L’épisode proprement dit occupe une position centrale, au cœur du retable. De même que ses dimensions – plus grandes que celles des autres compartiments -, cette place centrale donne à la scène une primauté sur toutes les autres, lesquelles constituent en quelque sorte, une manière de satellites venus enrichir la narration.

Tout aussi indéfinissable que dans la scène précédente, l’espace de la narration n’est ici simulé que de manière ténue par une bande sombre qui évoque, plus qu’elle ne représente, le sol sur lequel on aperçoit quelques fleurs éparses. Le reste de la surface disponible est littéralement saturé par les nombreuses figures peintes, ne laissant entrevoir que quelques espaces recouverts d’une feuille d’or propre à permettre au spectateur de percevoir un lieu indéfinissable et surnaturel. L’affirmation de la planéité n’a rien de fortuite. C’est intentionnellement que Bartolo parvient à montrer la vision du Couronnement dans un espace indéfinissable, qui n’emprunte rien au vocabulaire plastique propre à créer un illusionnisme et qui conviendrait mieux à une description de type réaliste, ce dont il n’a ici nul besoin. L’important, c’est justement que l’espace où se déroule l’événement, par ses différences avec notre propre espace en trois dimensions, puisse par son inscription dans le plan, évoquer un espace environnant d’une autre nature, ressemblant par certains aspects mais plus encore, dissemblant de notre propre espace environnant. Cet espace singulier est inaccessible autrement que par la pensée, loin des contingences qui, par leur ressemblance avec celui dans lequel nous évoluons nous-mêmes, évoqueraient par trop notre propre univers quotidien.

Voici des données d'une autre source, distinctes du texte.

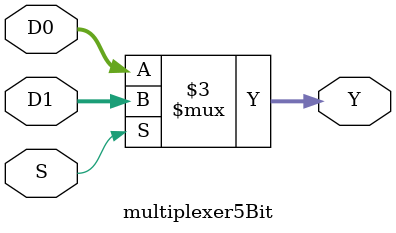
<source format=v>
`timescale 1ns / 1ps
module multiplexer5Bit(D0, D1, S, Y);
    input wire [4:0] D0, D1;
    input wire S;
    output reg [4:0] Y;
    
    always @(D0 or D1 or S)
    begin
    if(S)
        Y = D1;
    else
        Y = D0;    
    end
endmodule

</source>
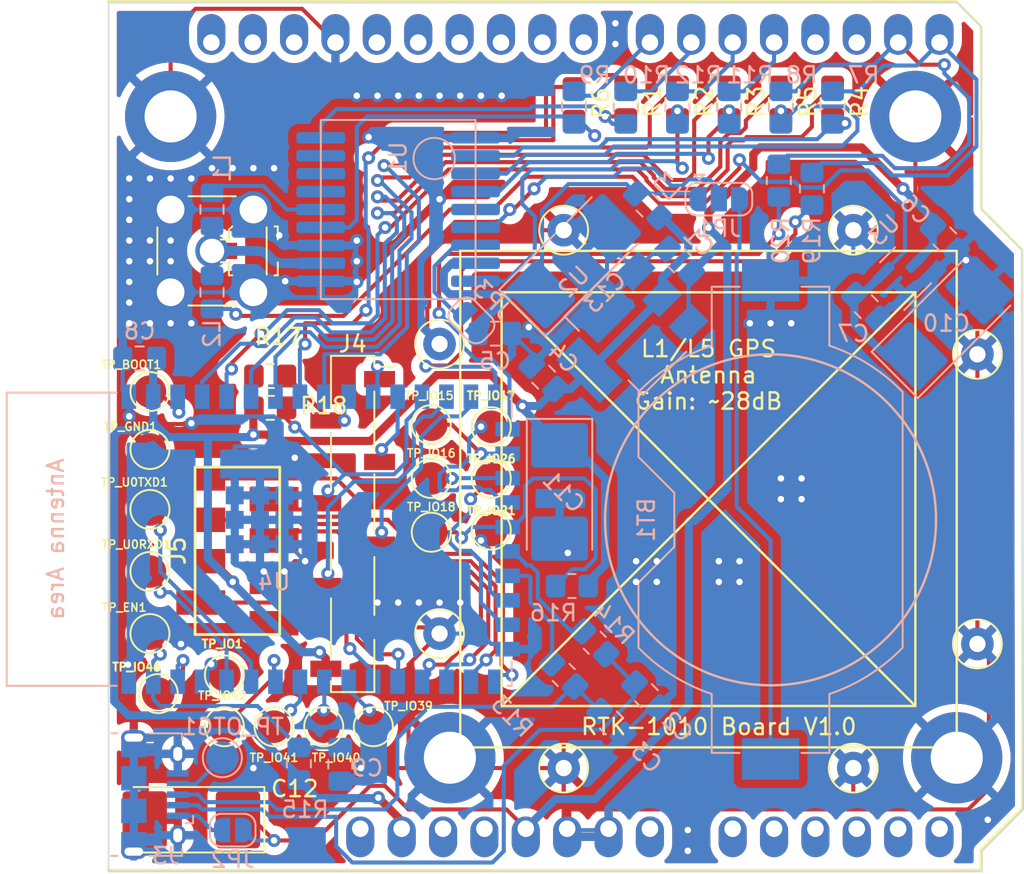
<source format=kicad_pcb>
(kicad_pcb (version 20211014) (generator pcbnew)

  (general
    (thickness 1.6)
  )

  (paper "A4")
  (layers
    (0 "F.Cu" signal)
    (31 "B.Cu" signal)
    (32 "B.Adhes" user "B.Adhesive")
    (33 "F.Adhes" user "F.Adhesive")
    (34 "B.Paste" user)
    (35 "F.Paste" user)
    (36 "B.SilkS" user "B.Silkscreen")
    (37 "F.SilkS" user "F.Silkscreen")
    (38 "B.Mask" user)
    (39 "F.Mask" user)
    (40 "Dwgs.User" user "User.Drawings")
    (41 "Cmts.User" user "User.Comments")
    (42 "Eco1.User" user "User.Eco1")
    (43 "Eco2.User" user "User.Eco2")
    (44 "Edge.Cuts" user)
    (45 "Margin" user)
    (46 "B.CrtYd" user "B.Courtyard")
    (47 "F.CrtYd" user "F.Courtyard")
    (48 "B.Fab" user)
    (49 "F.Fab" user)
    (50 "User.1" user)
    (51 "User.2" user)
    (52 "User.3" user)
    (53 "User.4" user)
    (54 "User.5" user)
    (55 "User.6" user)
    (56 "User.7" user)
    (57 "User.8" user)
    (58 "User.9" user)
  )

  (setup
    (stackup
      (layer "F.SilkS" (type "Top Silk Screen"))
      (layer "F.Paste" (type "Top Solder Paste"))
      (layer "F.Mask" (type "Top Solder Mask") (thickness 0.01))
      (layer "F.Cu" (type "copper") (thickness 0.035))
      (layer "dielectric 1" (type "core") (thickness 1.51) (material "FR4") (epsilon_r 4.5) (loss_tangent 0.02))
      (layer "B.Cu" (type "copper") (thickness 0.035))
      (layer "B.Mask" (type "Bottom Solder Mask") (thickness 0.01))
      (layer "B.Paste" (type "Bottom Solder Paste"))
      (layer "B.SilkS" (type "Bottom Silk Screen"))
      (copper_finish "None")
      (dielectric_constraints no)
    )
    (pad_to_mask_clearance 0)
    (pcbplotparams
      (layerselection 0x00010fc_ffffffff)
      (disableapertmacros false)
      (usegerberextensions false)
      (usegerberattributes true)
      (usegerberadvancedattributes true)
      (creategerberjobfile true)
      (svguseinch false)
      (svgprecision 6)
      (excludeedgelayer true)
      (plotframeref false)
      (viasonmask false)
      (mode 1)
      (useauxorigin false)
      (hpglpennumber 1)
      (hpglpenspeed 20)
      (hpglpendiameter 15.000000)
      (dxfpolygonmode true)
      (dxfimperialunits true)
      (dxfusepcbnewfont true)
      (psnegative false)
      (psa4output false)
      (plotreference true)
      (plotvalue true)
      (plotinvisibletext false)
      (sketchpadsonfab false)
      (subtractmaskfromsilk false)
      (outputformat 1)
      (mirror false)
      (drillshape 0)
      (scaleselection 1)
      (outputdirectory "gerber")
    )
  )

  (net 0 "")
  (net 1 "unconnected-(U1-Pad5)")
  (net 2 "Net-(JP3-Pad2)")
  (net 3 "unconnected-(U1-Pad15)")
  (net 4 "unconnected-(U1-Pad16)")
  (net 5 "unconnected-(U1-Pad17)")
  (net 6 "unconnected-(XA1-Pad3V3)")
  (net 7 "unconnected-(XA1-PadA0)")
  (net 8 "unconnected-(XA1-PadA1)")
  (net 9 "unconnected-(XA1-PadA2)")
  (net 10 "unconnected-(XA1-PadA3)")
  (net 11 "unconnected-(XA1-PadA4)")
  (net 12 "unconnected-(XA1-PadA5)")
  (net 13 "unconnected-(XA1-PadAREF)")
  (net 14 "unconnected-(XA1-PadD2)")
  (net 15 "unconnected-(XA1-PadD3)")
  (net 16 "unconnected-(XA1-PadD8)")
  (net 17 "unconnected-(XA1-PadD9)")
  (net 18 "unconnected-(XA1-PadD10)")
  (net 19 "unconnected-(XA1-PadD11)")
  (net 20 "unconnected-(XA1-PadD12)")
  (net 21 "unconnected-(XA1-PadD13)")
  (net 22 "GND")
  (net 23 "+3V3")
  (net 24 "unconnected-(XA1-PadRST1)")
  (net 25 "unconnected-(XA1-PadSCL)")
  (net 26 "unconnected-(XA1-PadSDA)")
  (net 27 "unconnected-(XA1-PadVIN)")
  (net 28 "Net-(C2-Pad2)")
  (net 29 "Net-(BT1-Pad1)")
  (net 30 "Net-(C3-Pad2)")
  (net 31 "U5")
  (net 32 "TX")
  (net 33 "RX")
  (net 34 "_PPS")
  (net 35 "_EN")
  (net 36 "_GPIO26")
  (net 37 "_LNAEN")
  (net 38 "Net-(JP1-Pad2)")
  (net 39 "Net-(L1-Pad1)")
  (net 40 "Net-(R13-Pad2)")
  (net 41 "Net-(R14-Pad2)")
  (net 42 "Net-(R16-Pad2)")
  (net 43 "Net-(TP_BOOT1-Pad1)")
  (net 44 "unconnected-(U4-Pad20)")
  (net 45 "Net-(TP_IO15-Pad1)")
  (net 46 "Net-(R19-Pad1)")
  (net 47 "Net-(TP_IO16-Pad1)")
  (net 48 "Net-(TP_IO39-Pad1)")
  (net 49 "Net-(TP_IO40-Pad1)")
  (net 50 "Net-(TP_IO41-Pad1)")
  (net 51 "Net-(C9-Pad2)")
  (net 52 "Net-(J3-Pad1)")
  (net 53 "Net-(J3-Pad4)")
  (net 54 "Net-(R1-Pad1)")
  (net 55 "Net-(R2-Pad1)")
  (net 56 "Net-(R3-Pad1)")
  (net 57 "Net-(R4-Pad1)")
  (net 58 "Net-(R5-Pad1)")
  (net 59 "Net-(R6-Pad1)")
  (net 60 "Net-(R20-Pad1)")
  (net 61 "Net-(R9-Pad2)")
  (net 62 "Net-(R11-Pad1)")
  (net 63 "Net-(J1-Pad1)")
  (net 64 "Net-(TP_IO42-Pad1)")
  (net 65 "unconnected-(U4-Pad39)")
  (net 66 "Net-(TP_IO46-Pad1)")
  (net 67 "ULNA")
  (net 68 "Net-(TP_U0RXD1-Pad1)")
  (net 69 "Net-(R10-Pad2)")
  (net 70 "Net-(TP_U0TXD1-Pad1)")
  (net 71 "Net-(R12-Pad1)")
  (net 72 "BNO_RESET")
  (net 73 "BNO_BOOT")
  (net 74 "BNO_INT")
  (net 75 "BNO_ADDR")
  (net 76 "BNO_TX")
  (net 77 "BNO_RX")
  (net 78 "unconnected-(U4-Pad24)")
  (net 79 "unconnected-(U4-Pad25)")
  (net 80 "RXD")
  (net 81 "TXD")
  (net 82 "Net-(C13-Pad1)")
  (net 83 "GPS_RXD")
  (net 84 "GPS_SCL")
  (net 85 "GPS_TXD")
  (net 86 "GPS_SDA")
  (net 87 "GPS_7")
  (net 88 "GPS_8")

  (footprint "MountingHole:MountingHole_3.2mm_M3_DIN965_Pad" (layer "F.Cu") (at 223.52 120.015))

  (footprint "TestPoint:TestPoint_Pad_D2.0mm" (layer "F.Cu") (at 194.945 102.87))

  (footprint "TestPoint:TestPoint_Pad_D2.0mm" (layer "F.Cu") (at 173.99 112.395))

  (footprint "TestPoint:TestPoint_Pad_D2.0mm" (layer "F.Cu") (at 173.99 101.092))

  (footprint "TestPoint:TestPoint_Pad_D2.0mm" (layer "F.Cu") (at 191.262 106.172))

  (footprint "MountingHole:MountingHole_3.2mm_M3_DIN965_Pad" (layer "F.Cu") (at 220.98 80.645))

  (footprint "MountingHole:MountingHole_3.2mm_M3_DIN965_Pad" (layer "F.Cu") (at 192.405 120.015))

  (footprint "Capacitor_Tantalum_SMD:CP_EIA-7132-20_AVX-U_Pad2.72x3.50mm_HandSolder" (layer "F.Cu") (at 176.53 123.825 180))

  (footprint "Connector_Coaxial:U.FL_Molex_MCRF_73412-0110_Vertical" (layer "F.Cu") (at 180.34 88.9 -90))

  (footprint "TestPoint:TestPoint_Loop_D2.50mm_Drill1.0mm" (layer "F.Cu") (at 224.79 95.25))

  (footprint "MountingHole:MountingHole_3.2mm_M3_DIN965_Pad" (layer "F.Cu") (at 175.26 80.645))

  (footprint "TestPoint:TestPoint_Pad_D2.0mm" (layer "F.Cu") (at 173.99 97.536))

  (footprint "Connector_PinSocket_2.54mm:PinSocket_1x08_P2.54mm_Vertical_SMD_Pin1Right" (layer "F.Cu") (at 186.436 105.664))

  (footprint "TestPoint:TestPoint_Loop_D2.50mm_Drill1.0mm" (layer "F.Cu") (at 191.77 94.615))

  (footprint "Resistor_SMD:R_0805_2012Metric_Pad1.20x1.40mm_HandSolder" (layer "F.Cu") (at 212.725 79.74 -90))

  (footprint "TestPoint:TestPoint_Pad_D2.0mm" (layer "F.Cu") (at 191.262 99.568))

  (footprint "TestPoint:TestPoint_Pad_D2.0mm" (layer "F.Cu") (at 178.562 118.11))

  (footprint "TestPoint:TestPoint_Pad_D2.0mm" (layer "F.Cu") (at 181.61 118.11))

  (footprint "Resistor_SMD:R_0805_2012Metric_Pad1.20x1.40mm_HandSolder" (layer "F.Cu") (at 209.55 79.74 -90))

  (footprint "TestPoint:TestPoint_Pad_D2.0mm" (layer "F.Cu") (at 187.706 118.11))

  (footprint "TestPoint:TestPoint_Loop_D2.50mm_Drill1.0mm" (layer "F.Cu") (at 224.79 113.03))

  (footprint "footprints:CONN-TE-MICROMATCH-4X2-SMD" (layer "F.Cu") (at 179.36 107.315 90))

  (footprint "Resistor_SMD:R_0805_2012Metric_Pad1.20x1.40mm_HandSolder" (layer "F.Cu") (at 200.025 79.835 -90))

  (footprint "TestPoint:TestPoint_Pad_D2.0mm" (layer "F.Cu") (at 173.99 104.775))

  (footprint "TestPoint:TestPoint_Pad_D2.0mm" (layer "F.Cu") (at 194.945 99.695))

  (footprint "TestPoint:TestPoint_Loop_D2.50mm_Drill1.0mm" (layer "F.Cu") (at 199.39 87.63))

  (footprint "TestPoint:TestPoint_Pad_D2.0mm" (layer "F.Cu") (at 194.945 106.045))

  (footprint "TestPoint:TestPoint_Loop_D2.50mm_Drill1.0mm" (layer "F.Cu") (at 191.77 112.395))

  (footprint "MyModules:Arduino_Uno_Shield" (layer "F.Cu") (at 171.4105 126.9125))

  (footprint "Resistor_SMD:R_0805_2012Metric_Pad1.20x1.40mm_HandSolder" (layer "F.Cu") (at 203.2 79.74 -90))

  (footprint "TestPoint:TestPoint_Pad_D2.0mm" (layer "F.Cu") (at 184.658 118.11))

  (footprint "Resistor_SMD:R_0805_2012Metric_Pad1.20x1.40mm_HandSolder" (layer "F.Cu") (at 181.377093 98.535416))

  (footprint "Resistor_SMD:R_0805_2012Metric_Pad1.20x1.40mm_HandSolder" (layer "F.Cu") (at 215.9 79.74 -90))

  (footprint "TestPoint:TestPoint_Loop_D2.50mm_Drill1.0mm" (layer "F.Cu") (at 217.17 120.65))

  (footprint "TestPoint:TestPoint_Pad_D2.0mm" (layer "F.Cu") (at 174.498 116.078))

  (footprint "Resistor_SMD:R_0805_2012Metric_Pad1.20x1.40mm_HandSolder" (layer "F.Cu") (at 206.375 79.74 -90))

  (footprint "Connector_Coaxial:SMA_Amphenol_132134-11_Vertical" (layer "F.Cu") (at 177.8 88.9))

  (footprint "TestPoint:TestPoint_Loop_D2.50mm_Drill1.0mm" (layer "F.Cu") (at 199.39 120.65))

  (footprint "TestPoint:TestPoint_Loop_D2.50mm_Drill1.0mm" (layer "F.Cu") (at 217.17 87.63))

  (footprint "Resistor_SMD:R_0805_2012Metric_Pad1.20x1.40mm_HandSolder" (layer "F.Cu") (at 181.372437 96.581822))

  (footprint "TestPoint:TestPoint_Pad_D2.0mm" (layer "F.Cu") (at 178.562 114.935))

  (footprint "TestPoint:TestPoint_Pad_D2.0mm" (layer "F.Cu") (at 191.262 102.87))

  (footprint "TestPoint:TestPoint_Pad_D2.0mm" (layer "F.Cu") (at 173.99 108.585))

  (footprint "Package_TO_SOT_SMD:SOT-23" (layer "B.Cu") (at 220.376911 90.247039 45))

  (footprint "Resistor_SMD:R_0805_2012Metric_Pad1.20x1.40mm_HandSolder" (layer "B.Cu") (at 214.63 85.09 90))

  (footprint "Espressif:ESP32-S2-WROVER" (layer "B.Cu") (at 183.845 106.6 -90))

  (footprint "Capacitor_SMD:C_0805_2012Metric_Pad1.18x1.45mm_HandSolder" (layer "B.Cu") (at 202.320532 117.8823 135))

  (footprint "Capacitor_SMD:C_0805_2012Metric_Pad1.18x1.45mm_HandSolder" (layer "B.Cu") (at 217.967445 92.327701 -45))

  (footprint "Capacitor_Tantalum_SMD:CP_EIA-7132-20_AVX-U_Pad2.72x3.50mm_HandSolder" (layer "B.Cu") (at 199.136 103.7005 -90))

  (footprint "Inductor_SMD:L_0805_2012Metric_Pad1.15x1.40mm_HandSolder" (layer "B.Cu") (at 204.547171 86.106811 135))

  (footprint "Capacitor_SMD:C_0805_2012Metric_Pad1.18x1.45mm_HandSolder" (layer "B.Cu") (at 222.786377 88.166377 -45))

  (footprint "Capacitor_SMD:C_0805_2012Metric_Pad1.18x1.45mm_HandSolder" (layer "B.Cu") (at 195.1775 93.98))

  (footprint "Resistor_SMD:R_0805_2012Metric_Pad1.20x1.40mm_HandSolder" (layer "B.Cu") (at 212.725 80.105 90))

  (footprint "Capacitor_SMD:C_0805_2012Metric_Pad1.18x1.45mm_HandSolder" (layer "B.Cu") (at 204.47 116.205 135))

  (footprint "locosystech:rtk1010" (layer "B.Cu") (at 193.98 81.96 180))

  (footprint "Resistor_SMD:R_0805_2012Metric_Pad1.20x1.40mm_HandSolder" (layer "B.Cu") (at 199.39 114.935 135))

  (footprint "Resistor_SMD:R_0805_2012Metric_Pad1.20x1.40mm_HandSolder" (layer "B.Cu") (at 183.134 120.38 -90))

  (footprint "Resistor_SMD:R_0805_2012Metric_Pad1.20x1.40mm_HandSolder" (layer "B.Cu") (at 200.025 80.105 90))

  (footprint "Battery:BatteryHolder_Keystone_1058_1x2032" (layer "B.Cu") (at 212.09 105.41 90))

  (footprint "Capacitor_SMD:C_0805_2012Metric_Pad1.18x1.45mm_HandSolder" (layer "B.Cu") (at 198.16145 96.654744 135))

  (footprint "Resistor_SMD:R_0805_2012Metric_Pad1.20x1.40mm_HandSolder" (layer "B.Cu") (at 203.2 80.105 90))

  (footprint "Capacitor_SMD:C_0805_2012Metric_Pad1.18x1.45mm_HandSolder" (layer "B.Cu") (at 173.355 95.504 180))

  (footprint "Capacitor_Tantalum_SMD:CP_EIA-7132-20_AVX-U_Pad2.72x3.50mm_HandSolder" (layer "B.Cu") (at 222.885 93.345 45))

  (footprint "Jumper:SolderJumper-2_P1.3mm_Open_RoundedPad1.0x1.5mm" (layer "B.Cu") (at 179.07 124.46))

  (footprint "Inductor_SMD:L_0805_2012Metric_Pad1.15x1.40mm_HandSolder" (layer "B.Cu") (at 177.8 91.44 90))

  (footprint "Capacitor_SMD:C_0805_2012Metric_Pad1.18x1.45mm_HandSolder" (layer "B.Cu")
    (tedit 5F68FEEF) (tstamp 77805a26-bd32-4806-a76e-5a0a525da93a)
    (at 206.498653 89.515415 135)
    (descr "Capacitor SMD 0805 (2012 Metric), square (rectangular) end terminal, IPC_7351 nominal with elongated pad for handsoldering. (Body size source: IPC-SM-782 page 76, https://www.pcb-3d.com/wordpress/wp-content/uploads/ipc-sm-782a_amendment_1_and_2.pdf, https://docs.google.com/spreadsheets/d/1BsfQQcO9C6DZCsRaXUlFlo91Tg2WpOkGARC1WS5S8t0/edit?usp=sharing), generated with kicad-footprint-generator")
    (tags "capacitor handsolder")
    (property "Sheetfile" "RTK1010Board.kicad_sch")
    (property "Sheetname" "")
    (property "Variant" "VarB")
    (path "/c3803e4e-80c7-46cb-8536-cb58a5eaeea1")
    (attr smd)
    (fp_text reference "C1" (at 0 1.68 135) (layer "B.SilkS")
      (effects (font (size 1 1) (thickness 0.15)) (justify mirror))
      (tstamp a9578f56-5d4b-440c-b8c1-fabc49aa8cb6)
    )
    (fp_text value "100nF" (at 0 -1.68 135) (layer "B.Fab")
      (effects (font (size 1 1) (thickness 0.15)) (justify mirror))
      (tstamp 710a5625-22dc-4680-a7b1-3618702e9762)
    )
    (fp_text user "${REFERENCE}" (at 0 0 135) (layer "B.Fab")
      (effects (font (size 0.5 0.5) (thickness 0.08)) (justify mirror))
      (tstamp c2cf3d58-7ccd-4811-9fbc-87adb07a69f3)
    )
    (fp_line (start -0.261252 -0.735) (end 0.261252 -0.735) (layer "B.SilkS") (width 0.12) (tstamp 616ecaa3-dfa7-4b89-9e69-b6b496639abc))
    (fp_line (start -0.261252 0.735) (end 0.261252 0.735) (layer "B.SilkS") (width 
... [752461 chars truncated]
</source>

Le peintre montre l’habileté avec laquelle il utilise les éléments architectoniques du retable pour organiser le récit. C’est ainsi qu’au dessus de l’arc en ogive de la moulure présente sur le support, au sein même du cadre, apparaît une scène secondaire qui entretient un très étroit rapport avec la scène principale. Elle nous montre six anges plongés dans la contemplation de l’événement qui se déroule au-dessous et dont, comme nous, ils sont les témoins. [4] Loin de la figuration d’un espace réaliste en trois dimensions auquel nous ont habitués les peintres à partir du Quattrocento, nous sommes à nouveau ici dans un espace plan, délimité par les moulurations du cadre dont, cependant, les protagonistes semblent se jouer. En effet, ils peuvent littéralement voir à travers ces limites et selon un point de vue qui ne semble gêner en rien leur vision de la scène, comme si les différents plans de la figuration se dépliaient pour pouvoir être observés à la fois par le spectateur de l’œuvre et par les anges présents en marge de la scène.

[1] REAU 1957, vol. II/2, p. 621.

[2] Apocryphe : voir lexique.

[3] Jacques de Voragine : voir Lexique. L’auteur de la Légende dorée est représenté dans une fresque de Ottaviano Nelli, à gauche de la Crucifixion (c’est l’évêque qui porte dans sa main gauche le livre dont il est l’auteur) dans la chapelle du palais Trinci, à Foligno (Ombrie).

[4] Duccio est souvent considéré comme ayant, le premier, exploité cette possibilité d’utiliser l’espace libre au dessus de l’arc en plein cintre qui somme la figure de la Madonna col Bambino conservée à la Gallerie Nationale de l’Ombre (Pérouse). Il existe cependant des précédents. L’un d’eux se trouve précisément au sein même du musée de Montalcino (Pittore senese della meta del duecento, Madonna col Bambino).